Page excerpt:

------------------------------------------------------------

Question

Back in a freshman or software programming class we had to write a program that would simulate the sound of a guitar pluck.

I can make pure sin waves all day, but I am trying to remember how to do a sound like a guitar pluck. I remember it had something to with using random() and a falloff constant added to the sin wave, but I can not remember the details.

Answer 1

I think I found just what you are looking for.

Answer 2

It is a really challenging problem to generate synthetic sounds that sound natural. There are many techniques - some simple, some really complex. To get good results you will have to use one of the more complex algorithms.

• Subtractive synthesis
• Additive synthesis
• Granular synthesis
• Wavetable synthesis
• Frequency modulation synthesis
• Phase distortion synthesis
• Physical modeling synthesis
• Sample-based synthesis
• Subharmonic synthesis

This are some synthesis methods taken from Wikipedia. Physical modeling can produce really good sounds but this shows in the complexity of the method - the idea is simple, the implementation hard.

------------------------------------------------------------

Data for this task:
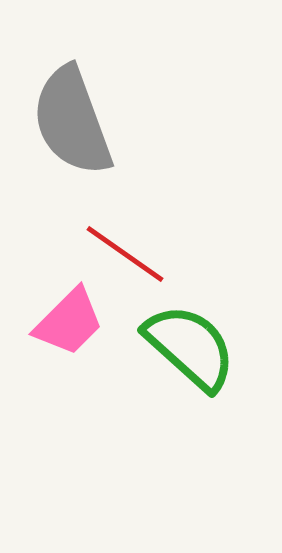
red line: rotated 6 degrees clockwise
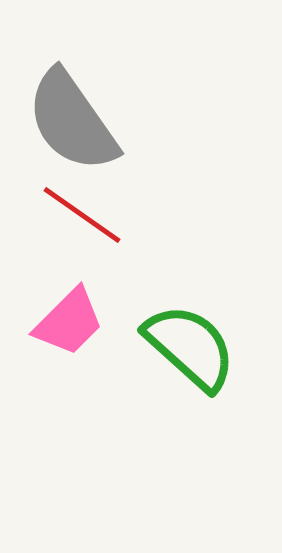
gray semicircle: rotated 15 degrees counterclockwise
red line: moved 43 px left, 39 px up
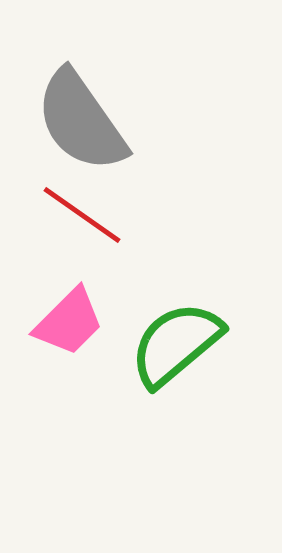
gray semicircle: moved 9 px right
green semicircle: moved 14 px left, 3 px up; rotated 82 degrees counterclockwise
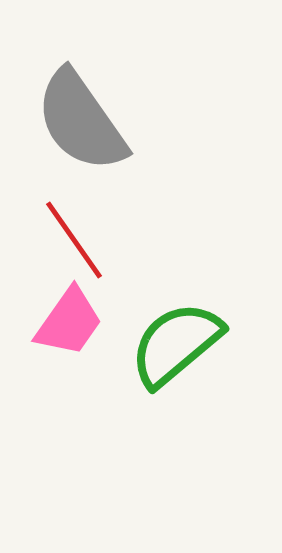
red line: moved 8 px left, 25 px down; rotated 20 degrees clockwise
pink trapezoid: rotated 10 degrees counterclockwise
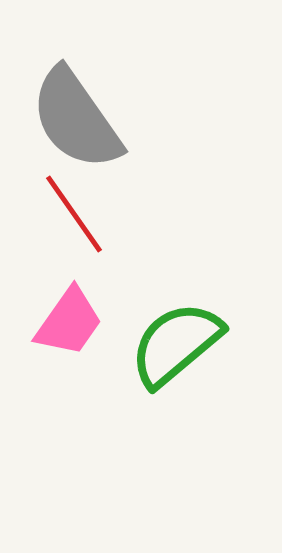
gray semicircle: moved 5 px left, 2 px up
red line: moved 26 px up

------------------------------------------------------------

Complete the following:
• 1. In the guitar pluck thread, why does the second answer say good results require one of the more complex algorithms?
• 2. Retype the stretch of the rows from the line that contains "red line: moved 8" through the end of the rows, leaving out the pictures.

Answers in order:
• 1. Generating synthetic sounds that sound natural is a really challenging problem, so simpler techniques will not give good results.

• 2.
red line: moved 8 px left, 25 px down; rotated 20 degrees clockwise
pink trapezoid: rotated 10 degrees counterclockwise
gray semicircle: moved 5 px left, 2 px up
red line: moved 26 px up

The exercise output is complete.